Default to fail-safe: use reset_reason (PowerOn/BOR/WDT) and latched faults to decide behavior. For BOR/WDT or any uncertain state, force outputs OFF and re-validate sensors and caps before re-enabling heat. Only restore a gentle ramp (not the last duty) when the system is clean and stable. Fast fix: add a supervisor and log brownout events; avoid “instant resume” on unstable mains.
9Probe open/short — what is the safest expected behavior?
A safe design detects open/short by ADC thresholds with debounce, then forces a predictable output state. The minimum safe behavior is fail-safe OFF plus a visible error and a logged fault flag. Avoid “keep heating at last duty” under sensor uncertainty. Add plausibility checks (rate-of-change and range) and require a stable sensor window before clearing the fault. This prevents runaway heating from a broken probe or connector.
10Relay clicking complaints — is switching to SSR enough? What are trade-offs?
Start with control strategy: if clicking comes from frequent toggling, increase the window and add min on/off first. Switching to SSR reduces audible noise but introduces heat dissipation, possible leakage current, and dv/dt sensitivity. A zero-cross drive can reduce EMI, but thermal design still matters. Decide with evidence: switch_count/hour, T_case, and EMI symptoms. Then choose relay/triac/SSR accordingly.
11Floor temperature looks fine, but room air won’t warm — strategy issue or heat loss?
Use evidence to separate “control” from “capacity”: observe whether T_floor plateaus near the cap while T_air stays below target. If yes, the controller is doing what it is allowed to do; the limiting factor is heat transfer/heat loss (or too strict a cap). If T_floor is not reaching target and duty is constrained, tune window/deadband and verify sensor coupling. Confirm with step tests and steady-state error logs.

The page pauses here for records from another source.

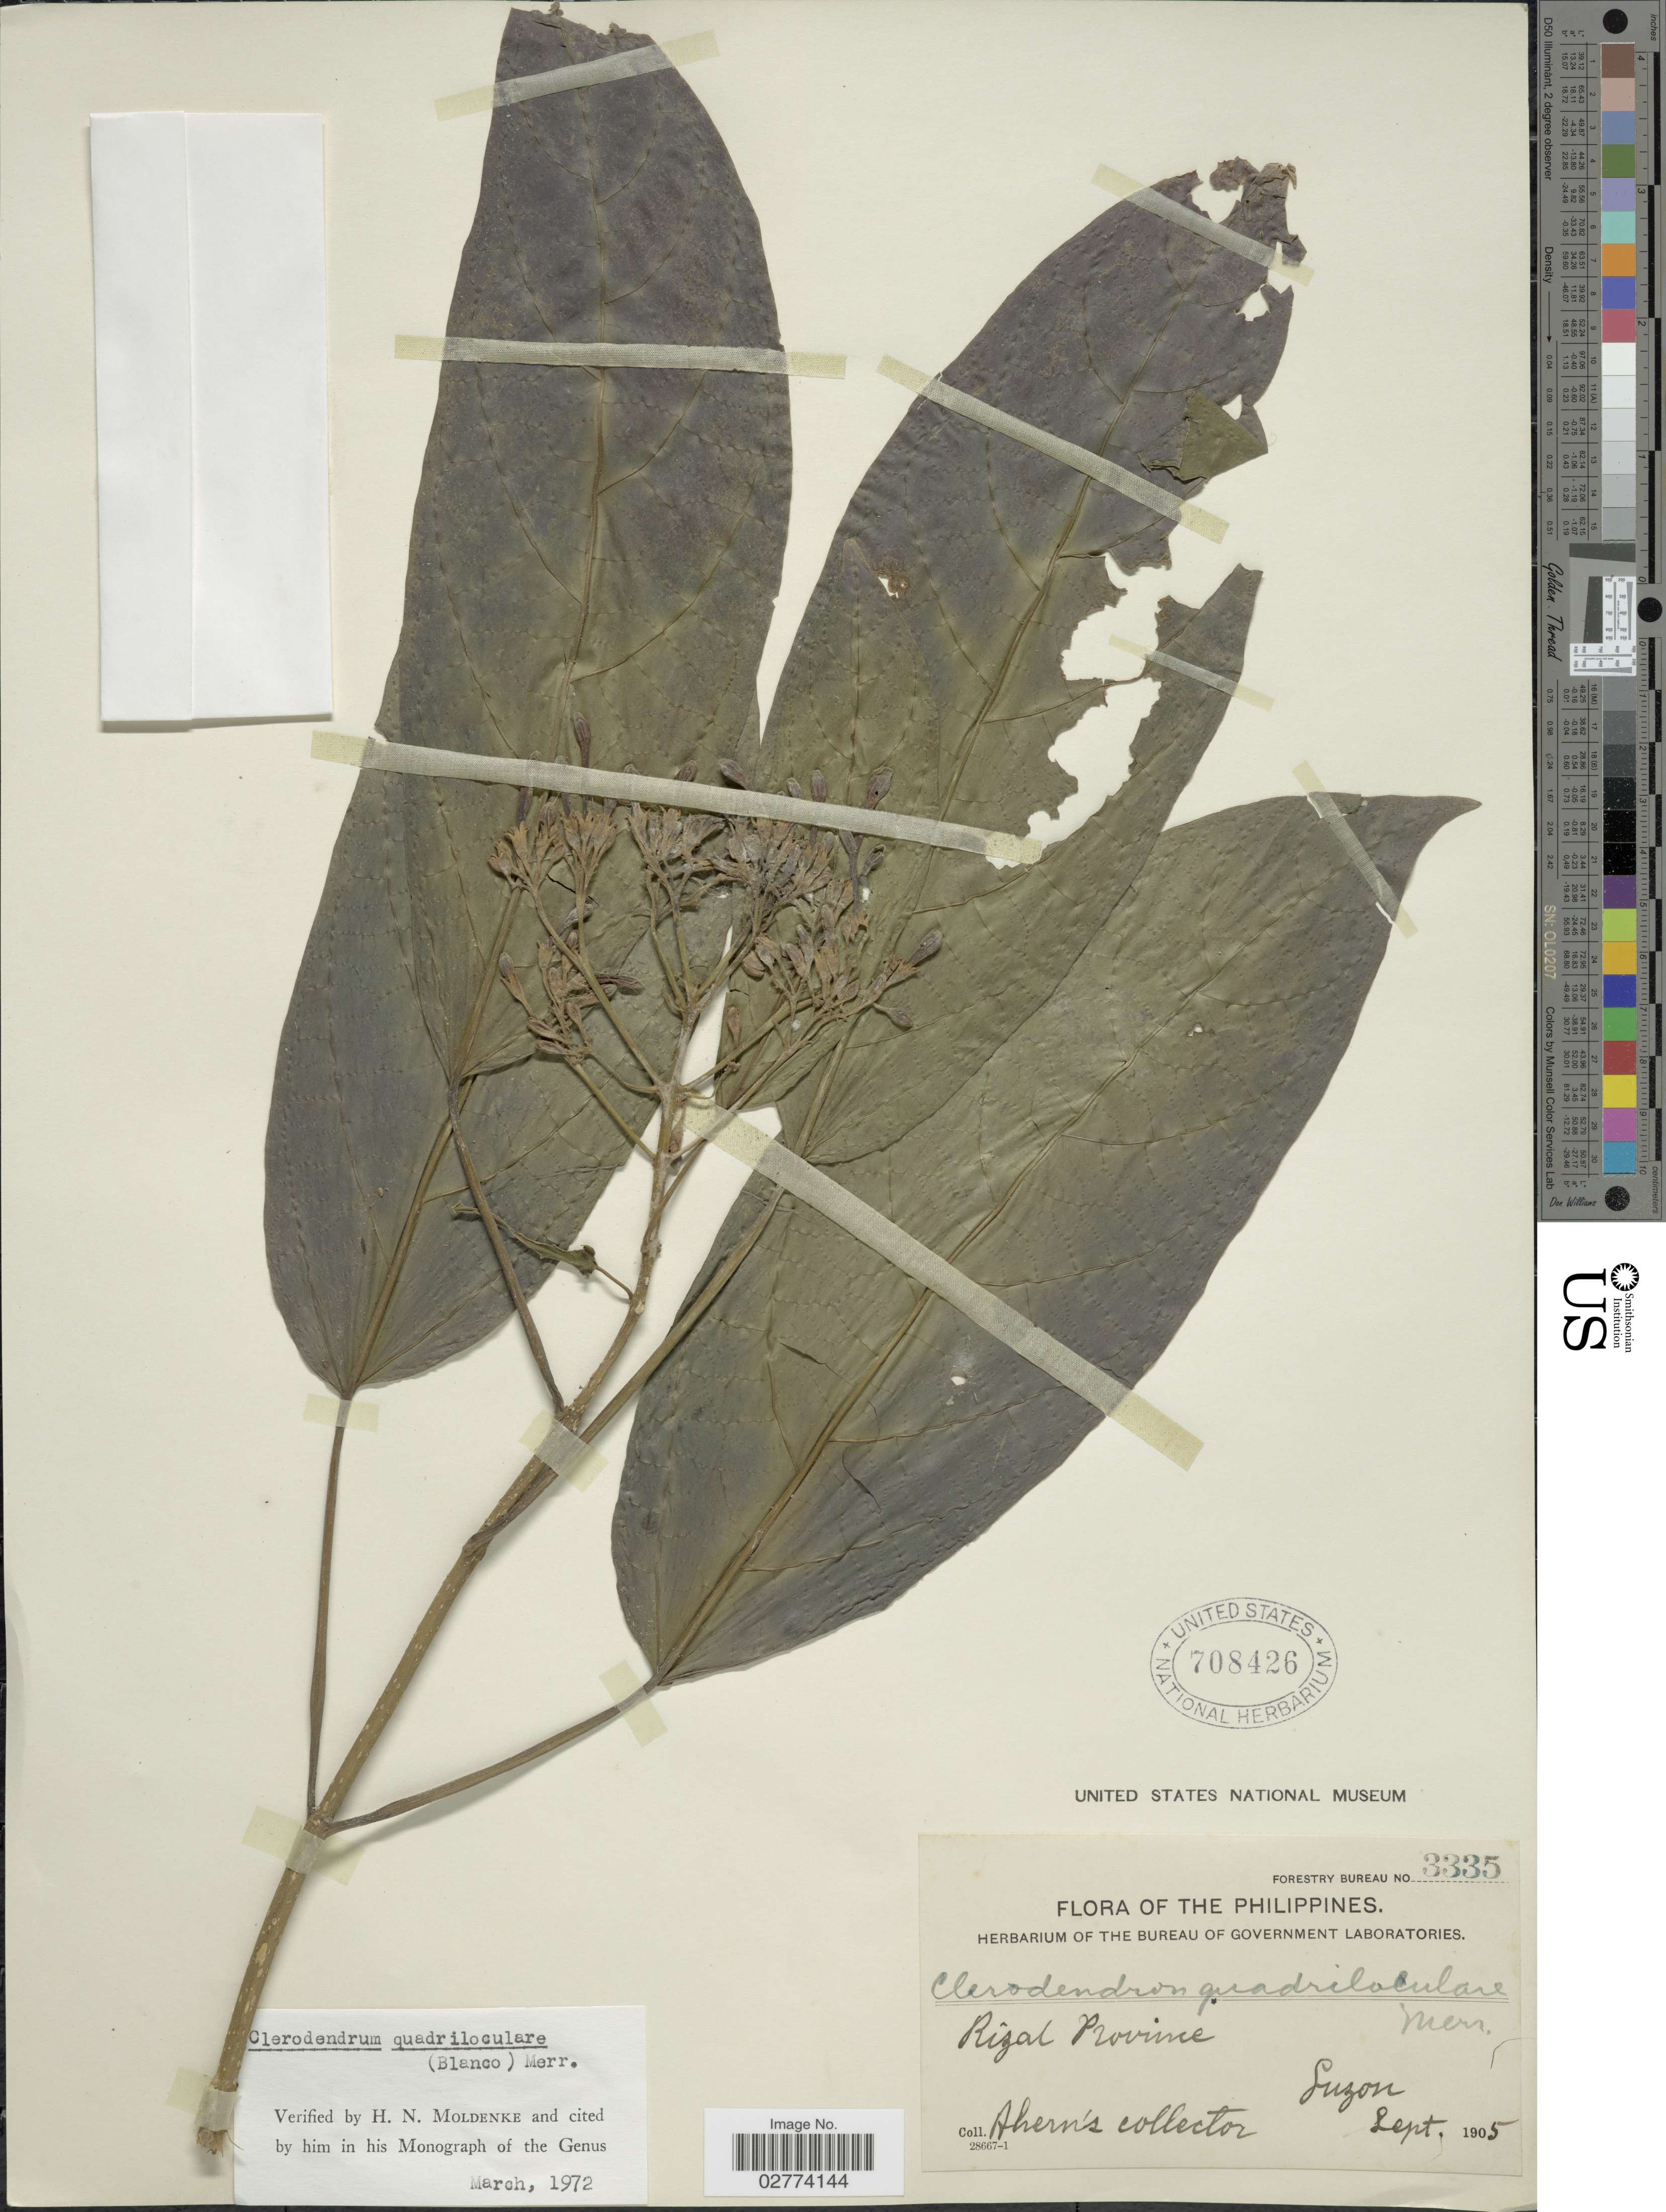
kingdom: Plantae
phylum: Tracheophyta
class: Magnoliopsida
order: Lamiales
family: Lamiaceae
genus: Clerodendrum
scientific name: Clerodendrum quadriloculare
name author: (Blanco) Merr.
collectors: Ahern's collector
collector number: Forestry Bureau 3335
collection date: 1905-09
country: Philippines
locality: Rizal Province, Luzon.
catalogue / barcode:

12Which two test categories are most often missed and cause painful field failures?
Two gaps dominate: (1) disturbance + recovery and (2) fault injection. Disturbance tests include brownout during switching, EFT/ESD at probe lines and enclosure, and verifying safe restart states. Fault injection includes probe open/short, stuck-on actuator detection, and alarm latching/clearing rules. The “comfort gap” is skipping long-duration steady-state tests across different thermal resistances and multi-zone simultaneous heating.